Speaking to reporters on Wednesday, National Rally heavyweight Jean-Philippe Tanguy accused French Prime Minister Michel Barnier of “crying wolf” after he went on national television Tuesday evening to warn of “serious turbulence on the financial markets” that could follow a government collapse.
“Being unable to ensure tax reforms based on justice and fair contributions for all, Mr. Barnier is forced to brandish panic [and] the fear of chaos,” replied Tanguy.
Tanguy said that were the government to collapse, it will still be able to introduce stopgap measures to ensure that the administration keeps functioning.
“We commit to vote in favor of that law,” Tanguy promised.
The financial markets, however, do not appear assuaged. Wednesday saw the interest rate on France’s benchmark 10-year government bond come within a mere one-hundredth of a point to its Greek counterpart. Additionally, the premium investors are demanding over the comparable German bond is now higher than at any time since the depths of the eurozone sovereign debt crisis in 2012, at 0.87 percentage points.
Barnier and the National Rally are at odds over the conservative grandee’s budget plans for 2025, which includes €60 billion in savings aimed at reducing the French deficit. The deficit is projected to come in at 6.1 percent of gross domestic product for 2024, more than double the European Union limit for overspending.
Since his appointment in early September, Barnier has made it clear that bringing down the deficit would be his key priority — a promise that has calmed those in Brussels worried about France’s overspending since the pandemic. The European Commission on Tuesday endorsed Barnier’s plan to get France’s finances in order.
Lawmakers have been debating Barnier’s budget for weeks, but with the end of the year nearing it has become increasingly clear that the prime minister will need to use a constitutional backdoor to pass it. The maneuver allows him to enact legislation without a vote — but in turn allows lawmakers to put forward motions of no confidence. An alliance of pan-left lawmakers has already announced to bring one forward.
The National Rally has, until recently offered tacit support to Barnier’s minority government, which is backed by a conservatives and centrists in a messy marriage of convenience. But party leader Marine Le Pen on Monday threatened to join the left’s effort to oust him over several demands related to the budget — including scrapping an electricity tax hike and a proposal delay to the inflation adjustment for pensions.
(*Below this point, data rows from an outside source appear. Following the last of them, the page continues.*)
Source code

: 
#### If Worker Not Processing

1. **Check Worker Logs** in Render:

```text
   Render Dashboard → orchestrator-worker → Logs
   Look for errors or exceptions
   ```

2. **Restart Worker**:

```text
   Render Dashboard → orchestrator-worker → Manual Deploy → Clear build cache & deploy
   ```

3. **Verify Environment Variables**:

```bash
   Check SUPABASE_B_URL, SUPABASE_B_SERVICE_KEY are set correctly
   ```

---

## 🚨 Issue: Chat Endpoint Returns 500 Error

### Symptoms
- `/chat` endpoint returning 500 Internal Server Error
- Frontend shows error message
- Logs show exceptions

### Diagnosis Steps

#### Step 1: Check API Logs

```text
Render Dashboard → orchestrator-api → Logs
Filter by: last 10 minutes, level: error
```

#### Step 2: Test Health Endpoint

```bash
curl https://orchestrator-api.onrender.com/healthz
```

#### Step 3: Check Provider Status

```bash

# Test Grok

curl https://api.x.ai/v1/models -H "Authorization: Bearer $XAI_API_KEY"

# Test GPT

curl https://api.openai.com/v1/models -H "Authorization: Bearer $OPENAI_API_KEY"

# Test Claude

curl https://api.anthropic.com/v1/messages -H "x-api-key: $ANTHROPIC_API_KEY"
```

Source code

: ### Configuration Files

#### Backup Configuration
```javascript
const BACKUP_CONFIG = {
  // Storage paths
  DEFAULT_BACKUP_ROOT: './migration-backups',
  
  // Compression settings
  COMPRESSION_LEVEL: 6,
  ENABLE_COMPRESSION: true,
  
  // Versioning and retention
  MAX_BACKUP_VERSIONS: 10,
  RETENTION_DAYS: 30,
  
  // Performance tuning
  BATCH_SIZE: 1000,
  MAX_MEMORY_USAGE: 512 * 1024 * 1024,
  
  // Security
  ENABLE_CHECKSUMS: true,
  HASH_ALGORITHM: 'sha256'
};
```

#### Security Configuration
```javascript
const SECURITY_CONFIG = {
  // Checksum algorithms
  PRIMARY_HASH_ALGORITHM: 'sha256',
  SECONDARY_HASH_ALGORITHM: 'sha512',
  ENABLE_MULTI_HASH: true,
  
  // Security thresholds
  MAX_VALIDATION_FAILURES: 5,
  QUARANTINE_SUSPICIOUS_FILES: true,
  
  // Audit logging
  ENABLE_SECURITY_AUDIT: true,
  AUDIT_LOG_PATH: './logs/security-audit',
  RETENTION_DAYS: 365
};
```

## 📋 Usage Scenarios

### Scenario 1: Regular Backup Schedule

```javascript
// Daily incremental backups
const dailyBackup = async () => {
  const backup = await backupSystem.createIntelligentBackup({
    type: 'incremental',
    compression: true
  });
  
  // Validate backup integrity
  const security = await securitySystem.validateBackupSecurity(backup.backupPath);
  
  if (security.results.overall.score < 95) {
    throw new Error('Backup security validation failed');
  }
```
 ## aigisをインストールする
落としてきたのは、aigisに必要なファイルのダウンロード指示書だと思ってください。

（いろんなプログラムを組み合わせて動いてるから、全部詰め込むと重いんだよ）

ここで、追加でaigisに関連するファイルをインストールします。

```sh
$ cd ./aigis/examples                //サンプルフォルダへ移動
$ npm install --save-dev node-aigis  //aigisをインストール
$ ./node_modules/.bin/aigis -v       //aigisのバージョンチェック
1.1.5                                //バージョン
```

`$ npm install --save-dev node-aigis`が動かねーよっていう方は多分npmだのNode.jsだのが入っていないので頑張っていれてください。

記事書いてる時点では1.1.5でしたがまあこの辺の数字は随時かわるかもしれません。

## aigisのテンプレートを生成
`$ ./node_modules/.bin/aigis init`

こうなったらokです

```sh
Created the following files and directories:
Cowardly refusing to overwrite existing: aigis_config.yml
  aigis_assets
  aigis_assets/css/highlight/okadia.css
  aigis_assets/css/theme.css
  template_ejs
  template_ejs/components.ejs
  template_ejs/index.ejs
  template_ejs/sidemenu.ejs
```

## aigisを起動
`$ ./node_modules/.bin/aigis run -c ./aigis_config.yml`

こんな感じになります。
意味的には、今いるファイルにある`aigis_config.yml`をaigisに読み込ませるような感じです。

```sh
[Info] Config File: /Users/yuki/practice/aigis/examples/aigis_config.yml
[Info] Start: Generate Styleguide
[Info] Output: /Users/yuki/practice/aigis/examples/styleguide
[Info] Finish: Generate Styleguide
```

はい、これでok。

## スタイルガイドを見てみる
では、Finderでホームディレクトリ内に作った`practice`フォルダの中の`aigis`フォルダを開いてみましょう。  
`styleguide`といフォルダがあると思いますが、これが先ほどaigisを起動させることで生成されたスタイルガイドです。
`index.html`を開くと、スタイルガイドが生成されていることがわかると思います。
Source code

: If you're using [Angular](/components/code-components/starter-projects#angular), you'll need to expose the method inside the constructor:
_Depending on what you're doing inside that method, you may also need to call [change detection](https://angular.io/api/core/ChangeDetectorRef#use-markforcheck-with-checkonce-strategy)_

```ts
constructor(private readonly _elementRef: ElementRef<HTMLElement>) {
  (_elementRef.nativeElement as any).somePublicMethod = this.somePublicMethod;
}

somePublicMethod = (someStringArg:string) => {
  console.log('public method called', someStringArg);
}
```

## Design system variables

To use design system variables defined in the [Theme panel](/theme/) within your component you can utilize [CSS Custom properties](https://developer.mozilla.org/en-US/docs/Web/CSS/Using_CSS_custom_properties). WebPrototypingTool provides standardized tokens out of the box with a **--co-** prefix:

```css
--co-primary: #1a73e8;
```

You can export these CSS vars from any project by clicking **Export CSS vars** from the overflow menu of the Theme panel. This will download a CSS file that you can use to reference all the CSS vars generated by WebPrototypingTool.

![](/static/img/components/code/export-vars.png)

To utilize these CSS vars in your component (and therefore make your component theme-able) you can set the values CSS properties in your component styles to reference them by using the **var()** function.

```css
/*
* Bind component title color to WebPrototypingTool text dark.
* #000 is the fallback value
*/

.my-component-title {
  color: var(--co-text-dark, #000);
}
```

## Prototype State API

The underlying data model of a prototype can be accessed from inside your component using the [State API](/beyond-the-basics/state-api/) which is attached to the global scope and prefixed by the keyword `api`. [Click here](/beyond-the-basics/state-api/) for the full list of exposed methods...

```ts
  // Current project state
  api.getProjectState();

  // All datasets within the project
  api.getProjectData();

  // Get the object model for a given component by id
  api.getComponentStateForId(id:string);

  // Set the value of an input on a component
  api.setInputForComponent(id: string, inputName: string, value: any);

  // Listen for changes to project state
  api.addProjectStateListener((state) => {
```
Le Pen also wants to see the spending cuts on medical aid for migrants.
“Simple discussions are better than nothing, but they won’t be enough,” Le Pen wrote in a cryptic post on X on Tuesday morning.
Speaking later in the day, Tanguy, who is in charge of economic files for the National Rally, said the party does not “take lightly” its decision to back a no-confidence measure against Barnier — while maintaining his depiction of the PM as the intransigent party.